## [Problem requirements]
Once you have read the records below, restate them word for word.

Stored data

+ + +

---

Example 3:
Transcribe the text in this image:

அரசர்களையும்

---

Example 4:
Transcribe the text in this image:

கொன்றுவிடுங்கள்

+ + +

## [Exercise response]
---

Example 3:
Transcribe the text in this image:

அரசர்களையும்

---

Example 4:
Transcribe the text in this image:

கொன்றுவிடுங்கள்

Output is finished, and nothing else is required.